Choose your material
I discovered The Gigantic Beard That Was Evil through a friend who’s into comics. I don’t generally read graphic novels, but I really love words and I’m a big fan of picturebooks. Something about all the space in them is exciting – it offers up lots of possibilities. Stephen’s work is like a picturebook in a way – there are lots of one-panel pages and plenty of space for ideas.
The story is quite fantastical, yet political too, whimsical but also very melancholy, which appealed to me. It’s a book about confronting your own mortality. It’s far more than a simple allegory – it’s very rich, really exciting and fun.
Find your cast
I suggested the idea of adapting The Gigantic Beard That Was Evil to the Bristol Old Vic Young Company, and they were instantly interested. We then needed to get the rights to the book, which wasn’t easy. Stephen had turned down several companies, but the Young Company have a fantastic reputation for innovative work, and that helped. There are 20 cast members aged between 14 and 23, and you don’t often get that.
As soon as we had the go ahead, I began auditions, and discovered there were some really talented singers in the group, as well as excellent actors. Oscar Adams, who is 16 and plays the lead role of Dave (who grows the gigantic beard) is just brilliant.
Get to know your material
I took the opportunity to talk to Stephen about the piece. He’s well known in comic book circles and writes strips for The Guardian. The Gigantic Beard That Was Evil was his first full book and had been shortlisted for Waterstone’s Book of the Year and won the Edinburgh Festival’s inaugural 9th Art Award. He told me he’d been influenced by the 1993 film Groundhog Day, which stars Bill Murray and is about the importance of really living your life.
While writing it, Stephen also listened to a lot of Kate Bush but opted for The Bangles Eternal Flame as the story’s repeating refrain. In the play you hear fragments of it five times in the beginning section of the performance, but only the whole way through twice.
We had a really decent chunk of time to work with. We started in September, working in groups of four or five with each group devising something different for each scene. It was an incredibly exciting process. The Young Company are full of energy and original thoughts – in the end I had to say, stop with your ideas!

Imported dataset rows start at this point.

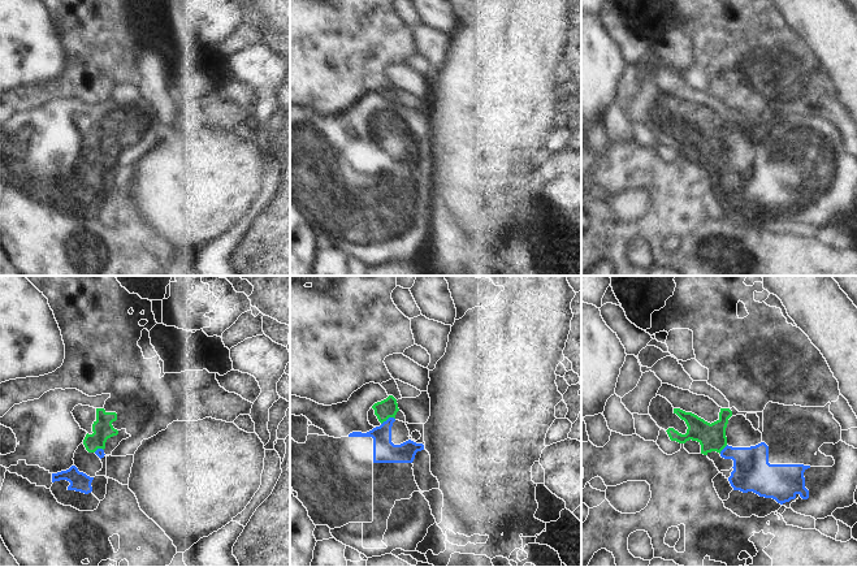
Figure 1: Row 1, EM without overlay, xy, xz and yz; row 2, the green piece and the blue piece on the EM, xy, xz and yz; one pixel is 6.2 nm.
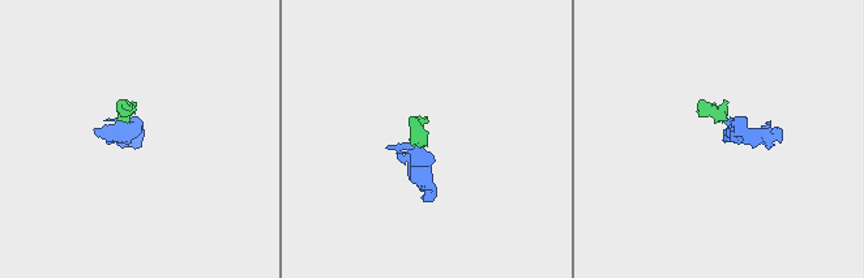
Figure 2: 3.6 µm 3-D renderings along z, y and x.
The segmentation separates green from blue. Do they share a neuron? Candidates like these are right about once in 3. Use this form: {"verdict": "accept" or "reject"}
{"verdict": "reject"}

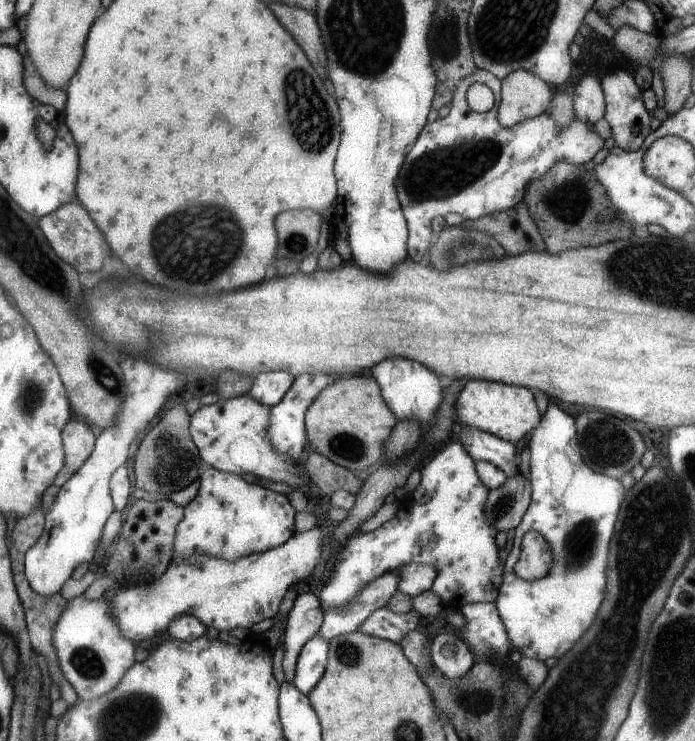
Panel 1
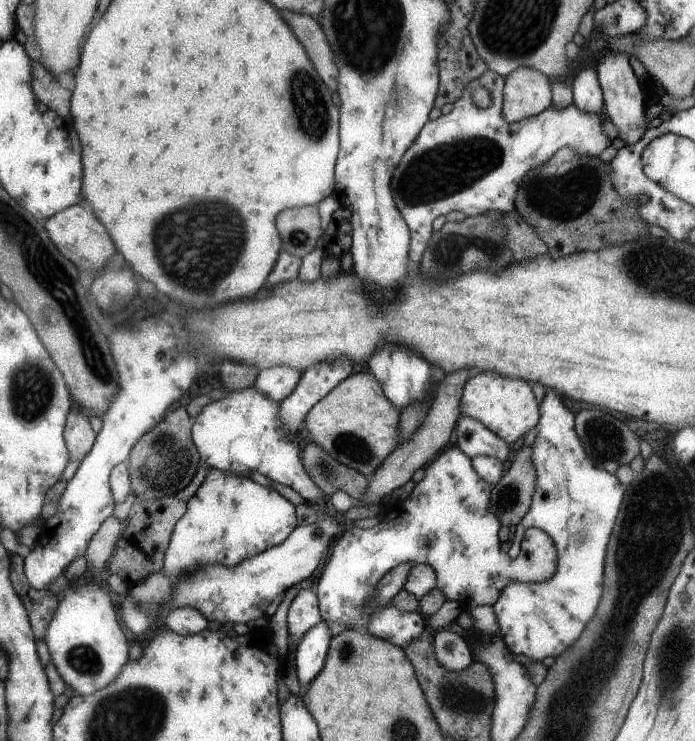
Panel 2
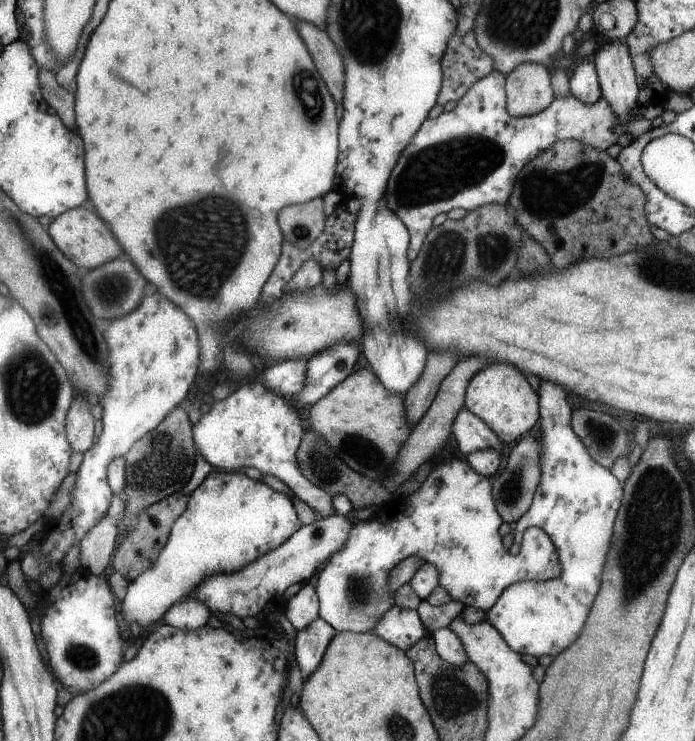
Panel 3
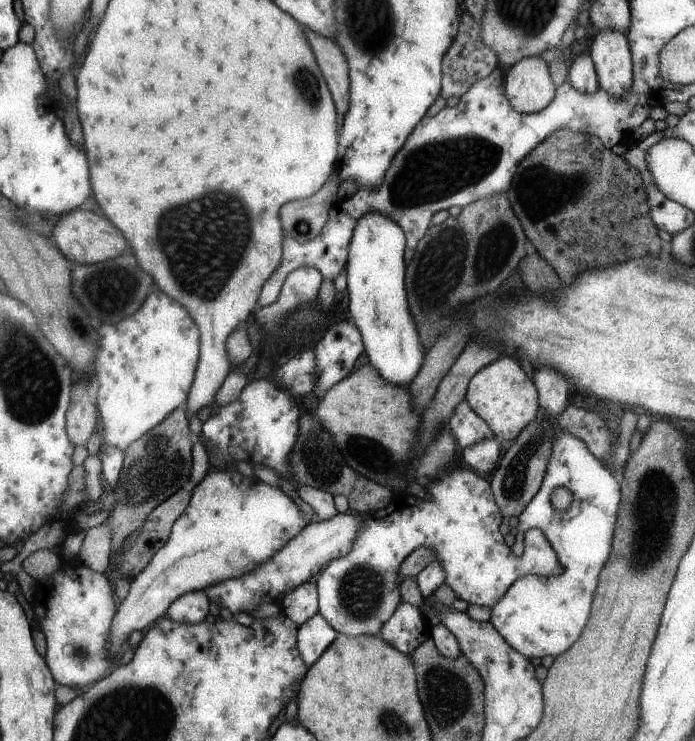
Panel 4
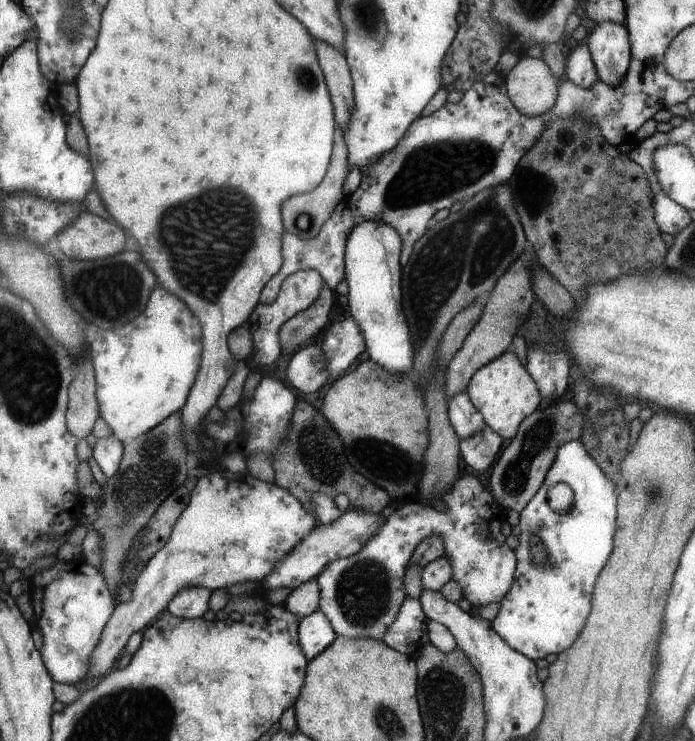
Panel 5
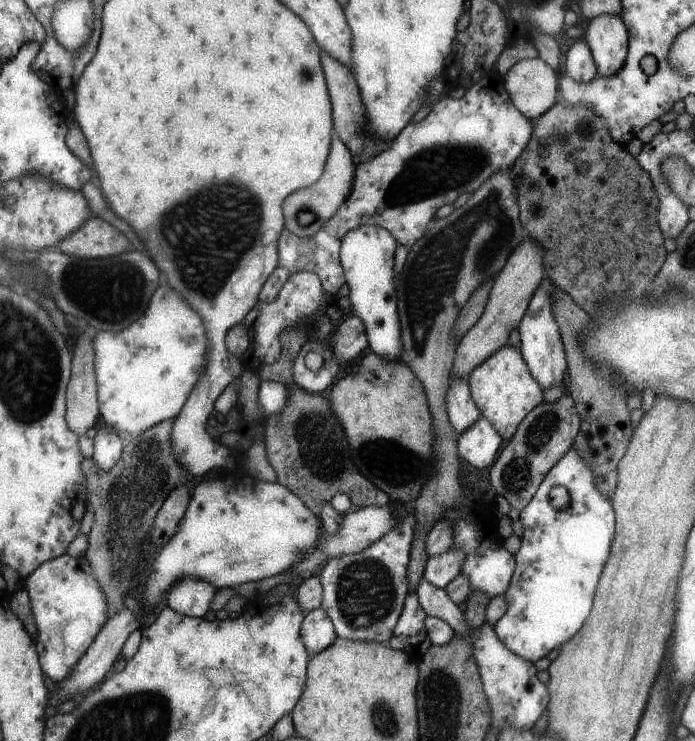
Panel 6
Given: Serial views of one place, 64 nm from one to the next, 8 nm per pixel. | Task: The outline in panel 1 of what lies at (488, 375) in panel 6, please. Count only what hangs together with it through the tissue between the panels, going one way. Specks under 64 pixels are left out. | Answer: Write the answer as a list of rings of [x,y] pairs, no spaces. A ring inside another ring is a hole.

As well as the book, we drew inspiration from the real world, including the recent Question Time debate with Nigel Farage. It gave us the chance to look at the ways The Gigantic Beard ties in with issues to do with immigration, intolerance and how quality of life can be reduced due to a single characteristic.
Make essential changes
We had to make some tough calls to achieve the transition from graphic novel to the stage. The whole middle section was a real challenge – we needed a narrative and characters that could be followed from beginning to end. Professor Darren Black, who is played by 23-year-old Elliot Winter, doesn’t appear in the book until half way through. We needed to bring him in far earlier. It’s about choosing which of your characters to develop. We also expanded the role of the Prime Minister, who is played by Kate Alhadeff.
Survive some drastic cuts
We needed to change the play’s ending drastically in the last week before opening night – which meant a lot of rewriting. We cut out around 25-minutes worth of material and lost a third of all the scenes. That part of the process can be a challenge, particularly if one of your favourite scenes has to go. The young people understand that it’s all about making the best show possible. You will find your moment in the show, even if the scene you loved has been cut.
Draw on everything at your disposal
Stephen’s story has a touch of Roald Dahl about it, and to this end we wanted to recreate the melancholic grey-scale of the graphic novel. We were able to do this partly through shadow puppetry, thanks to Tim Streader, a hidden gem at Bristol Old Vic who is overseeing all of our lighting. We also have fantastic music by Verity Standen, has created wonderful, moving a capella arrangements with our four singers, and some bizarre soundscapes too. It all serves to bring the graphic novel to life.
Stephanie Kempson is a Made in Bristol graduate and JMK Assistant Director Bursary recipient. She previously worked at Bristol Old Vic as Assistant Director to Sally Cookson on Jane Eyre. Stephanie runs Sharp Teeth, hosting nights of theatre, storytelling, poetry, music and more.
The Gigantic Beard That Was Evil performed by Bristol Old Vic Young Company will be at The Bristol Old Vic Studio between 7-10 January 2015.